- [BUTIR TUGAS 1] Dalam teks bacaan tentang komunitas utopian, siapa yang menerbitkan buku berjudul Utopia, dan pada tahun berapa?
- [BUTIR TUGAS 2] Tuliskan lanjutan tulisan tentang komunitas utopian, dimulai setelah kalimat terakhir yang tercantum.

Oleh : Hasan Musthofa*
Sejarah mencatat ada banyak komunitas
utopian yang pernah eksis dalam peradaban umat manusia. Ada yang sebatas
pemikiran filsafat macam Plato dengan Republic-nya
dan Benedict Anderson dengan bukunya yang masuk ruang-ruang diskusi intelektual
di Indonesia, Imagined Community. Pun
juga dengan secara konkrit mendirikan koloni Utopian Community seperti Oneida, Shaker, dan Brook Farm, New
Harmony, dan sebagainya. Sejarah pula mencatat bahwa tak satupun dari mereka mampu
mewujudkan apa yang mereka harapkan sebagai “a new social pattern based upon a vision of
the ideal society”.
Tatanan dunia baru yang ideal sesuai dengan yang diharapkan dan diimajinasikan.
Hanya saja, sejarah juga menggariskan fakta
bahwa pada suatu zaman ada seorang pemuda bergelar Al Amin yang dengan selembar
kain berbentuk segi empat mampu meredam pertikaian 4 negara besar yang berkuasa
di tanah Arab dan saling mengklaim paling berhak untuk merawat Ka’bah, ikon
kekuasaan jazirah Arab pada saat itu. Kelak, pemuda bernama Muhammad bin
Abdullah ini mampu mewujudkan tatanan dunia baru yang lebih terang benderang,
jauh melebihi apa yang dibayangkan manusia pada zaman tersebut tentang sebuah
kemajuan peradaban.
Utopia
Kata “Utopia” sendiri, berdasarkan Kamus Besar
Bahasa Indonesia, merupakan pulau impian yg dilukiskan dalam buku berjudul Utopia, diterbitkan oleh Sir Thomas More
tahun 1516, di pulau itu dibayangkan adanya sistem sosial politik yang sempurna.
Sedangkan “utopi” berarti sistem sosial politik yang sempurna yang hanya ada dalam
bayangan (khayalan) dan sulit atau tidak mungkin diwujudkan dalam kenyataan yang
sebenarnya.
Munculnya kata ini merujuk pada eksisnya
koloni-koloni yang muncul di abad 18-19 M dengan anggota terbatas dan cakupan
wilayah yang tidak membaur pada masyarakat kebanyakan. Tujuan koloni ini adalah
mendirikan tatanan masyarakat baru sesuai dengan apa yang akal mereka bayangkan
dan inginkan. Pada akhirnya, koloni-koloni tersebut hancur karena memang apa
yang mereka impikan terhadap koloni itu tidaklah mungkin terwujud, dan impian mereka
hanya akan tetap menjadi impian belaka. Maka disebutlah mereka itu dengan
sebutan utopi- utopia - utopis - utopian.
Sekali lagi, komunitas ini disebut “komunitas
utopian” karena impian mereka untuk membentuk sebuah tatanan dunia baru sesuai
dengan yang mereka impikan dan imajinasikan, dengan berbagai cara, salah
satunya dengan mendirikan koloni-koloni.

- [BUTIR YANG DITAMPILKAN]
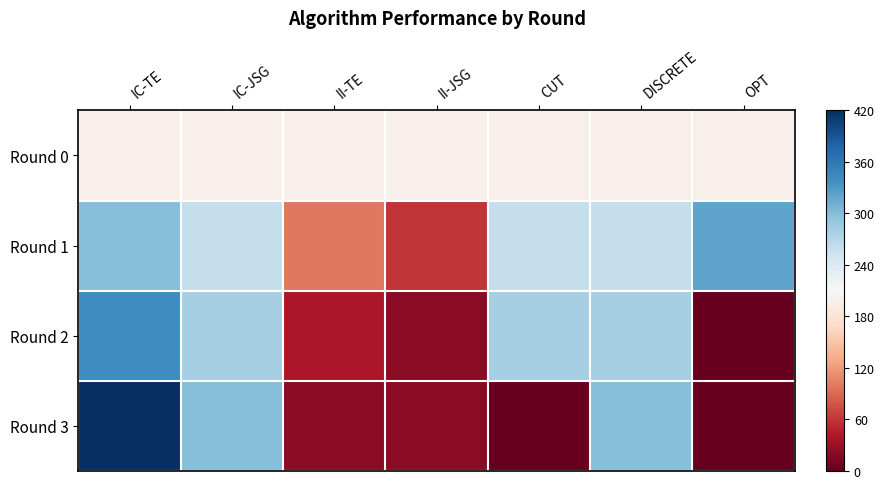

Which has a higher value, II-JSG or OPT?

II-JSG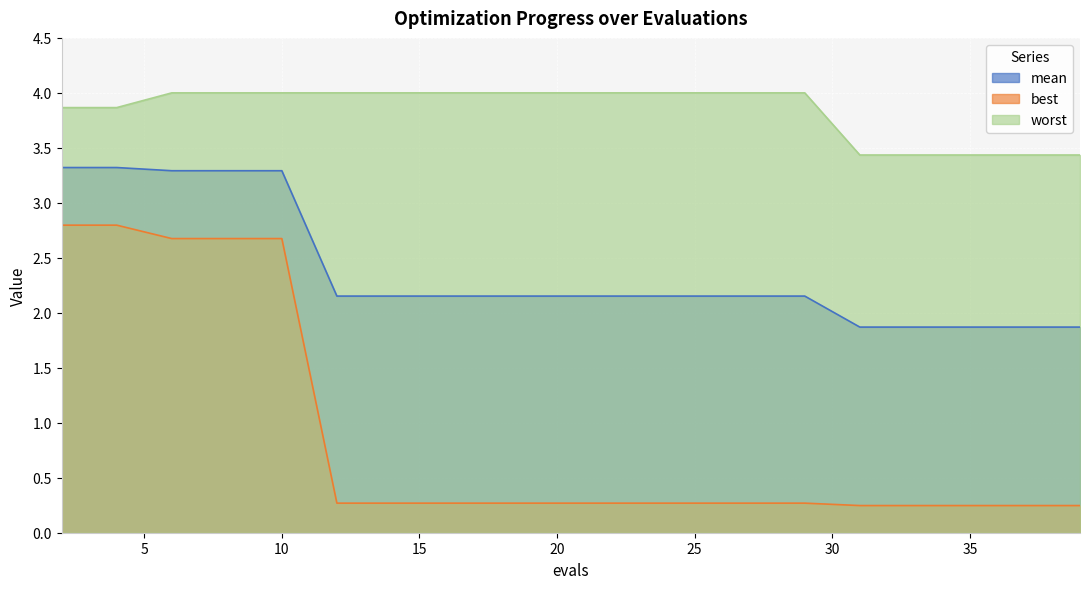

What is the sum of all mean values?

47.4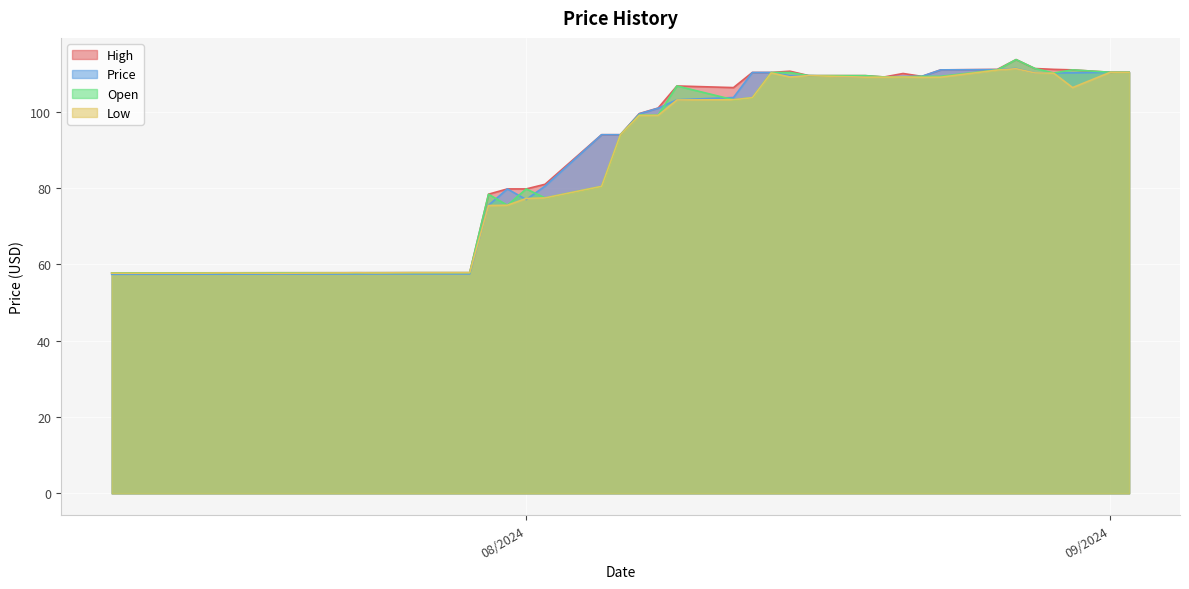

Reading left to right, extract all data points from this chart.

High: 09/02/2024=110.4	09/01/2024=110.3	08/30/2024=111.0	08/29/2024=111.1	08/28/2024=111.3	08/27/2024=113.6	08/26/2024=111.1	08/23/2024=110.9	08/22/2024=109.3	08/21/2024=110.0	08/20/2024=109.1	08/19/2024=109.4	08/16/2024=109.4	08/15/2024=110.6	08/14/2024=110.3	08/13/2024=110.3	08/12/2024=106.3	08/09/2024=106.7	08/08/2024=100.9	08/07/2024=99.5	08/06/2024=94.0	08/05/2024=94.0	08/02/2024=81.0	08/01/2024=79.8	07/31/2024=79.8	07/30/2024=78.4	07/29/2024=57.8	07/26/2024=57.8	07/25/2024=57.8	07/24/2024=57.8	07/23/2024=57.8	07/22/2024=57.8	07/19/2024=57.8	07/18/2024=57.8	07/17/2024=57.8	07/16/2024=57.8	07/15/2024=57.8	07/12/2024=57.8	07/11/2024=57.8	07/10/2024=57.8
Price: 09/02/2024=110.4	09/01/2024=110.3	08/30/2024=110.2	08/29/2024=110.2	08/28/2024=110.2	08/27/2024=111.3	08/26/2024=111.0	08/23/2024=110.9	08/22/2024=109.3	08/21/2024=109.3	08/20/2024=109.1	08/19/2024=109.1	08/16/2024=109.4	08/15/2024=109.4	08/14/2024=110.3	08/13/2024=110.3	08/12/2024=103.7	08/09/2024=103.1	08/08/2024=100.9	08/07/2024=99.4	08/06/2024=94.0	08/05/2024=94.0	08/02/2024=80.5	08/01/2024=77.0	07/31/2024=79.8	07/30/2024=75.5	07/29/2024=57.5	07/26/2024=57.5	07/25/2024=57.5	07/24/2024=57.5	07/23/2024=57.5	07/22/2024=57.5	07/19/2024=57.4	07/18/2024=57.4	07/17/2024=57.4	07/16/2024=57.4	07/15/2024=57.4	07/12/2024=57.4	07/11/2024=57.4	07/10/2024=57.4
Open: 09/02/2024=110.3	09/01/2024=110.3	08/30/2024=111.0	08/29/2024=110.2	08/28/2024=111.3	08/27/2024=113.6	08/26/2024=110.9	08/23/2024=109.3	08/22/2024=109.3	08/21/2024=109.1	08/20/2024=109.1	08/19/2024=109.4	08/16/2024=109.4	08/15/2024=110.3	08/14/2024=110.3	08/13/2024=103.7	08/12/2024=103.1	08/09/2024=106.7	08/08/2024=99.1	08/07/2024=99.1	08/06/2024=94.0	08/05/2024=80.4	08/02/2024=77.4	08/01/2024=79.8	07/31/2024=75.5	07/30/2024=78.4	07/29/2024=57.8	07/26/2024=57.8	07/25/2024=57.8	07/24/2024=57.8	07/23/2024=57.8	07/22/2024=57.8	07/19/2024=57.8	07/18/2024=57.8	07/17/2024=57.8	07/16/2024=57.8	07/15/2024=57.8	07/12/2024=57.8	07/11/2024=57.8	07/10/2024=57.8
Low: 09/02/2024=110.3	09/01/2024=110.3	08/30/2024=106.3	08/29/2024=110.1	08/28/2024=110.2	08/27/2024=111.3	08/26/2024=110.9	08/23/2024=109.0	08/22/2024=109.0	08/21/2024=109.1	08/20/2024=109.0	08/19/2024=109.0	08/16/2024=109.4	08/15/2024=109.1	08/14/2024=110.2	08/13/2024=103.7	08/12/2024=103.1	08/09/2024=103.1	08/08/2024=99.0	08/07/2024=99.0	08/06/2024=94.0	08/05/2024=80.4	08/02/2024=77.4	08/01/2024=77.3	07/31/2024=75.5	07/30/2024=75.4	07/29/2024=57.8	07/26/2024=57.8	07/25/2024=57.8	07/24/2024=57.7	07/23/2024=57.8	07/22/2024=57.8	07/19/2024=57.7	07/18/2024=57.7	07/17/2024=57.7	07/16/2024=57.8	07/15/2024=57.7	07/12/2024=57.7	07/11/2024=57.7	07/10/2024=57.7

- [KOTAK JAWABAN 1] Sir Thomas More, pada tahun 1516.

- [KOTAK JAWABAN 2]
Di antara komunitas utopian kuno yang masih
dapat terlacak hingga saat ini adalah Amana Colonies, Oneida, Shaker, Brook
Farm, New Harmony, dan sebagainya. Konsepnya, koloni yang mereka dirikan
memiliki bentuk dan tatanan sesuai yang diinginkan dan diimajinasikan oleh
angotanya. Dalam contoh yang ekstrim adalah munculnya Oneida Community. Anggotanya
memiliki impian akan kebebasan. Berlokasi di New York pada tahun 1848, Koloni
Oneida menolak monogami sekaligus membuat diri mereka sendiri saling menikahi
satu sama lain dan mereka menyebutnya dengan “complex mariage”. Artinya, satu
dengan yang lainnya boleh berhubungan dengan siapapun yang mereka mau, tanpa
pernikahan, dan tanpa ada kepemilikan. Setiap keputusan tentang kelahiran bayi
pun diatur oleh komite khusus. Komunitas ini mendambakan kepemilikan bersama
atas aset dalam bentuk apapun. Setiap anggota yang bergabung, semua yang
dimiliki menjadi kepemilikan bersama. Pada akhirnya, koloni ini juga tidak
mampu bertahan, apalagi mampu mewujudkan tatanan dunia baru sesuai dengan
keinginan mereka.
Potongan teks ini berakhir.